Shared visions are more powerful than individual visions. Similarly, a shared passion for what you do can be more powerful than an individual love for work. It can also be easier to be courageous and take risks when you are doing it with others, rather than alone.
But a team has to work hard is to rise above the lowest common denominator when evaluating risk, or cultivating fearlessness. It can be harder for a team to break the mold and not conform.
AppPresser – An Example
Let’s think about the example of AppPresser, an innovation from our friends at WebDev Studios. AppPresser allows you to create a real mobile app from the ground up, using native device hardware like the camera, using only WordPress.
AppPresser is a great example of thought leadership in the WordPress community. I asked Brad Williams how the idea came about, and he confirmed that it was a team effort:
When we started we had a very high-level idea of what we wanted to do, but no clue how to get there.
So the leadership team worked through the initial plan and then the dev team started working on a proof of concept.
We weren’t even sure it would work initially…And then one day it worked.
How We See Thought Leadership
We believe the best way to execute thought leadership is to have a small team of brilliant, innovative thought leaders who lead their own verticals, but don’t work in silos. These thought leaders set the example for their vertical teams to follow and be inspired by, but they all feed back into the core concept.
The core concept is the values and ideal of the company—the tip of the spear, if you will.
Overall, we think that by leveraging off/challenging each other, a team of thought leaders is better, more powerful, and more sustainable, than an individual figurehead.
Back to our headline. It takes a team of thought leaders to change a lightbulb.
But we’re not talking about simply replacing the same type of bulb.

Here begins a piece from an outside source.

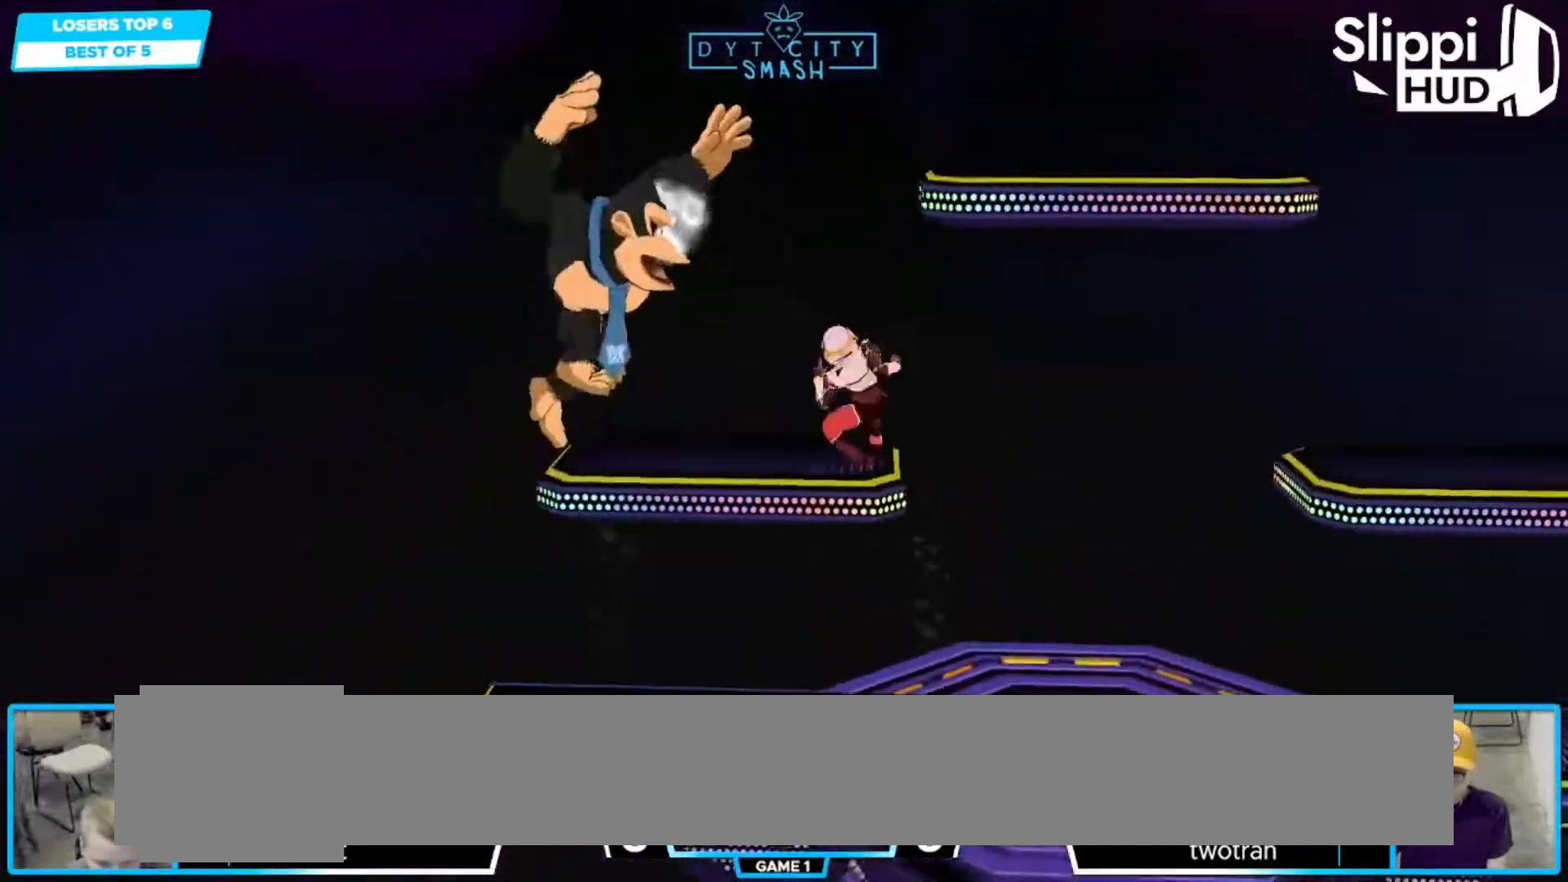
{"buttons": [], "left_stick": "center", "right_stick": "center", "events": [[83, "R1", "down"], [183, "left_stick", "center"], [200, "R1", "up"], [333, "A", "down"], [400, "A", "up"]]}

We’re talking about coming up with a new type of lightbulb. Or installing a system of smart lightbulbs that talk to each other. Or doing away with lightbulbs all together, and coming up with a new source of artificial light.
It’s the team that makes it possible to come up with innovations that go way beyond what was presented in the first place.
Do you agree that teams make better thought leaders?
Join the conversation.
There are 2 comments
Totally agree that teams are the way to go. The only way it does not work is when it becomes an inefficient time suck or echo-chamber of lousy ideas.
But you covered that by saying it comes down to company values and ideals and if you’re a good company you should have smart people on your teams.
Solid post, been meaning to play around with AppPresser too so thanks for reminding me of that!
Thanks for your feedback Jason! Glad you enjoyed the post (and agree with your point on the echo-chamber/time suck risks of working with teams—that’s definitely something to be aware of).